No desempenho de minha profissão de advogado percebi, de logo, que a advocacia não me bastava. Queria ir mais longe. Queria ser magistrado. Para isso, amarguei os dissabores de vários concursos. Entretanto, não me deixei abater pelo pessimismo, pois só os fortes, os que não se acomodam, vencem e triunfam. E, se não fosse vitorioso no concurso de Juiz de Direito a que me submeti, estaria disposto a repetir a experiência tantas vezes fossem necessárias para ver realizado o meu sonho, o supremo ideal de minha vida.

E a magistratura me veio como uma recompensa, uma premiação aos meus esforços, aos meus sacrifícios por conquistá-la. Por isso mesmo saberei dar-lhe o devido valor. Saberei honrá-la e dignificá-la, lacerado que tenho os pés dos cardos do caminho por atingi-la.

Hoje sou magistrado e estou consciente da responsabilidade que flui da magistratura, a mais sublime missão que um mortal pode aspirar. Missão quase divina. Meu objetivo é ser aquele Juiz do futuro, de que fala o comentário de “La vie Judiciaire”: “Cavalheiresco, hábil para sondar o coração humano, enamorado da ciência e da justiça, ao mesmo tempo que insensível às vaidades do cargo; arguto para descobrir as espertezas dos poderosos; informado das técnicas do mundo moderno, no ritmo da era nuclear, onde as distâncias se apagam e as fronteiras se destroem, onde, enfim, as diferenças entre os homens serão simples e amargas lembranças do passado...”

Estou ciente da soma dos poderes e prerrogativas que o Juiz encarna e que, como bem disse Eliasar Rosa: “não pode cair em mãos quaisquer, sem riscos e perigos para todos, e sem o aviltamento, inclusive, da própria ordem jurídica”.
Apesar de jovem, tenho conhecimento da ciência da vida, que julgo mais importante que o direito, pois o saber jurídico, como magnificamente enfocou o eminente Desembargador Oscar Tenório, do Tribunal de Justiça do Rio de Janeiro, “por si só, não é suficiente ao digno exercício da magistratura. O conhecimento dos Códigos, mesmo à luz da doutrina dos grandes interpretes, não é domínio exclusivo dos juízes. O atributo essencial do grande magistrado é a sabedoria, cujas raízes conceituais se aprofundam na vida e na razão”.

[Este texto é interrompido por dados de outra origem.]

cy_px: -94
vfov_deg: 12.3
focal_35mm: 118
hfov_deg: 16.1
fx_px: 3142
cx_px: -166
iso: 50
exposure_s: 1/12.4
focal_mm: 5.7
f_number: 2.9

Imbuído desses princípios é que, no exercício da judicatura, procurarei aplicar bem a justiça, como bálsamo para todas as chagas sociais. Procurarei ser digno de mim mesmo, como magistrado, reconhecendo, como Calamandrei, que as qualidades que mais se respeitam nos Juízes são a imparcialidade e a sua resistência a todas as seduções do sentimento.

E quero, ao final de minha carreira, diante do terrível NÃO JULGUEIS, dizer com os olhos fitos nos Céus: SENHOR, cumprir com o meu dever, convicto, porém, de que É TEU O PODER DE JULGAR.

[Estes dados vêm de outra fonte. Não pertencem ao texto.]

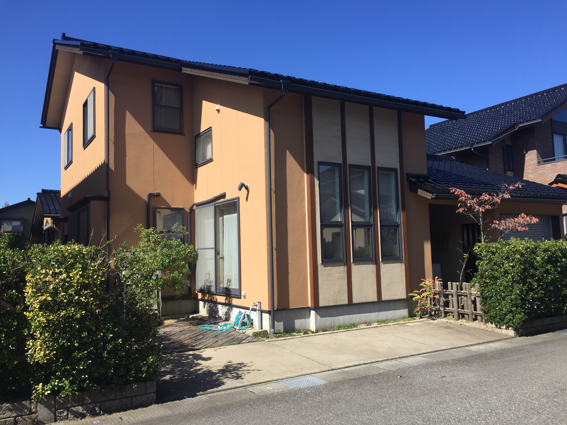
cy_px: 212
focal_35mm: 29
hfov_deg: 61.7
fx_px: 475
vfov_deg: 48.2
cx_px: 284
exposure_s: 1/1412
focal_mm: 4.15
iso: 32
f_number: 2.2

Hoje, vinte e seis anos depois, venho aqui dizer que sinto em mim o mesmo vigor, a mesma devoção, o mesmo amor e mesmo respeito à magistratura. Vou ao fórum com a mesma disposição, encantamento e coragem dos primeiros dias.

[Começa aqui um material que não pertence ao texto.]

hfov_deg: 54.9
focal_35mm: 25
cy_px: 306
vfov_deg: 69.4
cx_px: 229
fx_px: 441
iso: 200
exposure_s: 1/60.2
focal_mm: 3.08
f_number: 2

A magistratura não me cansa, muito pelo contrário, renova diariamente as minhas energias. Sinto-me feliz com o meu trabalho. É enriquecedor ao espírito servir aos que têm sede e fome de justiça. O servir é o bálsamo que alivia os sofrimentos causados pelos cardos do caminho. A magistratura é a razão da minha existência.

Sou magistrado por vocação.



Antônio Carlos de Souza Hygino
Juiz de Direito titular da 5ª Vara Cível da Comarca de Itabuna – Bahia.